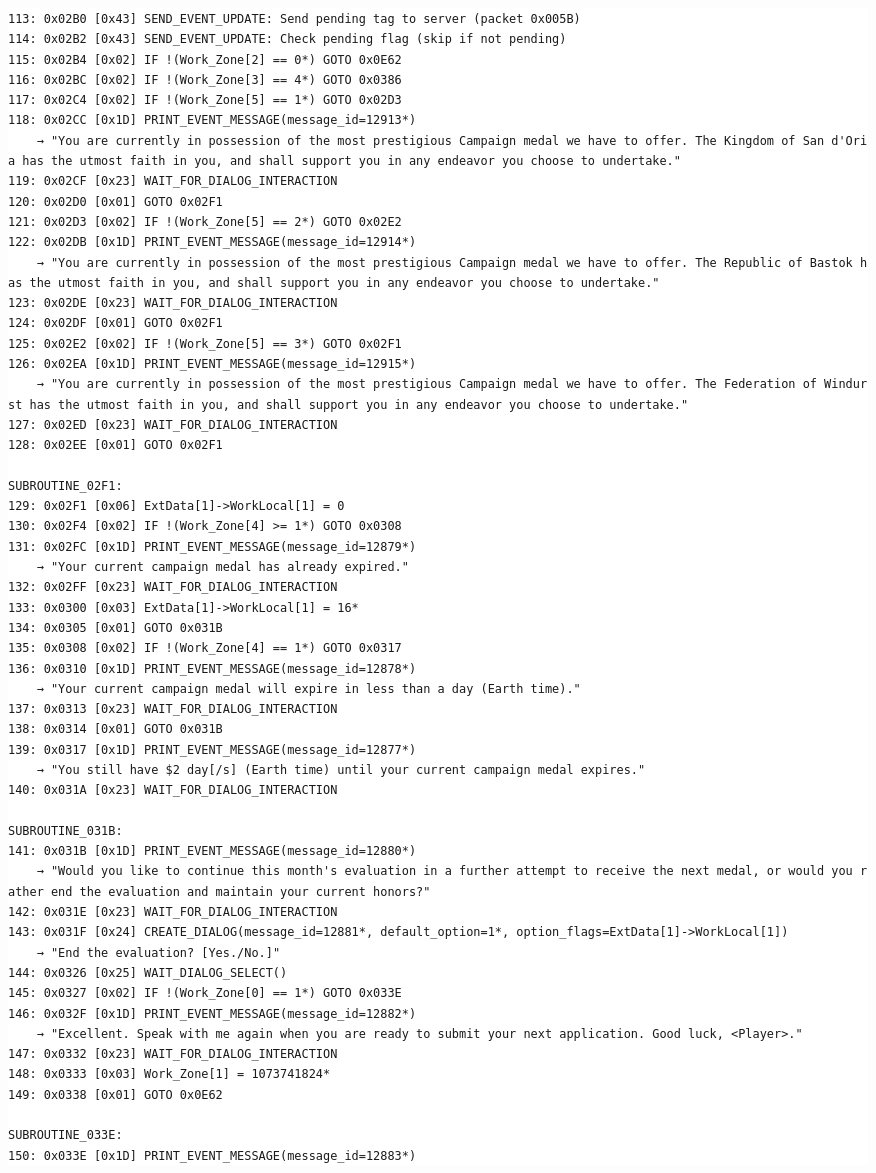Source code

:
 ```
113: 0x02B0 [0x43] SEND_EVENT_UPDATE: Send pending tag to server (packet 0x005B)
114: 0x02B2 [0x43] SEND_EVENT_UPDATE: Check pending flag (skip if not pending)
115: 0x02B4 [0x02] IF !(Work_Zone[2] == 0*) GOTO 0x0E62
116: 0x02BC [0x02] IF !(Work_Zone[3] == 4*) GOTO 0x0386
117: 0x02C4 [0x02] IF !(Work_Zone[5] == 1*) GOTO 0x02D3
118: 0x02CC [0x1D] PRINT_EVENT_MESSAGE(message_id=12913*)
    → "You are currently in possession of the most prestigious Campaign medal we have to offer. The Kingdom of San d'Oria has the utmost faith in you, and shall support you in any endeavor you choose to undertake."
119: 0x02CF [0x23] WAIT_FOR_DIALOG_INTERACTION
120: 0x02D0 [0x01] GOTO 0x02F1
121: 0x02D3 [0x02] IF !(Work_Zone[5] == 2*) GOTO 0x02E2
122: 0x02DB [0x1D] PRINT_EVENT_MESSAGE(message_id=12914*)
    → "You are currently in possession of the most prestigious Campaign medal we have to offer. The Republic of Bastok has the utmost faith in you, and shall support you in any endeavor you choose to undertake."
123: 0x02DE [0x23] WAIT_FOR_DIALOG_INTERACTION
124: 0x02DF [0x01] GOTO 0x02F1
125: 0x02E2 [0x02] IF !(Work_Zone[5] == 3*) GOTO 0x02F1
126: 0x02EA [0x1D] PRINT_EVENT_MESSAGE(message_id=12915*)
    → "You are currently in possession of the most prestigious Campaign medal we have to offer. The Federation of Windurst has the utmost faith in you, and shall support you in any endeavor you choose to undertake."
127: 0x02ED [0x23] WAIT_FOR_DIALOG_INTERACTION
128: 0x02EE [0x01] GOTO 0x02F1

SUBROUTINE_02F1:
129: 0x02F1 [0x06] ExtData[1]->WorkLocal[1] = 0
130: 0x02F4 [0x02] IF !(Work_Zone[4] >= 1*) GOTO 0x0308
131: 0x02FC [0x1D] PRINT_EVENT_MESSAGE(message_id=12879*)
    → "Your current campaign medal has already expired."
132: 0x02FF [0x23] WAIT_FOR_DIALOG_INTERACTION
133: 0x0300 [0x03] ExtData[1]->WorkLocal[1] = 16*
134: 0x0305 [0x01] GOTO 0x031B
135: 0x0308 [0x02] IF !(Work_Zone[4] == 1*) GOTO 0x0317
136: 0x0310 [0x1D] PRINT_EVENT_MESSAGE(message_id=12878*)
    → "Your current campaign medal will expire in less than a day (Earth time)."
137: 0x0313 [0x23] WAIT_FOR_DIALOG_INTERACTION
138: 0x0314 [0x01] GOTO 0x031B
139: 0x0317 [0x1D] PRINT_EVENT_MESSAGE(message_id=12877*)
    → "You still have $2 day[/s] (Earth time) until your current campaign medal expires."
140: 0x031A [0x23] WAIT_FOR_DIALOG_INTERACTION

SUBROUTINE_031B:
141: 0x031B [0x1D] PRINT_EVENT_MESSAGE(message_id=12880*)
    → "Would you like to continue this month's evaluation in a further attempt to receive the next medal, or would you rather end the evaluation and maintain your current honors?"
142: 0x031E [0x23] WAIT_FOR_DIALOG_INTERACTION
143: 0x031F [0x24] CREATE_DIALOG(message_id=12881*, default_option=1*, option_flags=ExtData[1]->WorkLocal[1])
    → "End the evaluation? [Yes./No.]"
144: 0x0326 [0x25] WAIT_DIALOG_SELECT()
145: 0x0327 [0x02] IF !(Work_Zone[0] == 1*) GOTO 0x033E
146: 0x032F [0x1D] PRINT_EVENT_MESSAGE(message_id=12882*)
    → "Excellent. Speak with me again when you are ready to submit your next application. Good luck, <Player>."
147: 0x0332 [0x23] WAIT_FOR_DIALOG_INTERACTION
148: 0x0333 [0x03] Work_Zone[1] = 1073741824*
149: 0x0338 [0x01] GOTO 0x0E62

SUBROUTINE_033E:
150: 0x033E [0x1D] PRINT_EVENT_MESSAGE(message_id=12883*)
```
——————
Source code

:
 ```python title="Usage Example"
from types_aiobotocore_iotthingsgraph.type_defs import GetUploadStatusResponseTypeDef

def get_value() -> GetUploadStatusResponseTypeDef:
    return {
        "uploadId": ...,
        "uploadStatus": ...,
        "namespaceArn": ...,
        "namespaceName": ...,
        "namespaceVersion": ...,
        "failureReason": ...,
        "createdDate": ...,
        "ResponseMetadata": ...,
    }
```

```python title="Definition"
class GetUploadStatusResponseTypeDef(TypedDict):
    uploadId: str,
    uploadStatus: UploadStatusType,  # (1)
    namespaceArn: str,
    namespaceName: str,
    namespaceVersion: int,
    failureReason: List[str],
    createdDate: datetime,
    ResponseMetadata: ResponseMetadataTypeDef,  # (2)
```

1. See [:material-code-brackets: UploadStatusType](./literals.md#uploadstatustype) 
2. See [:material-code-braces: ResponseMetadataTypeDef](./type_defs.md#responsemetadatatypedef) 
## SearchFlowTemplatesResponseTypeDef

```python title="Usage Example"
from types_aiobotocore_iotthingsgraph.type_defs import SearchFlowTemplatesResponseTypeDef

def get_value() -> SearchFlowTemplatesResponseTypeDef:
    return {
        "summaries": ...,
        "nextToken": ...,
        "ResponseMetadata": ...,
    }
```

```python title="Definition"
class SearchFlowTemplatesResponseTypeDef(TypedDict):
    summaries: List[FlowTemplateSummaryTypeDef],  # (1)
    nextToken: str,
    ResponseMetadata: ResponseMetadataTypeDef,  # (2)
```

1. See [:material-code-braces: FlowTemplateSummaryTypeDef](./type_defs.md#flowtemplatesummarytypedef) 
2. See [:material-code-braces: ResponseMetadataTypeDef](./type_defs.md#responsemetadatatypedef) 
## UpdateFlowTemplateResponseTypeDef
——————
Copy every line of the entries in which "Earth" can be found.

    → "Your current campaign medal will expire in less than a day (Earth time)."
    → "You still have $2 day[/s] (Earth time) until your current campaign medal expires."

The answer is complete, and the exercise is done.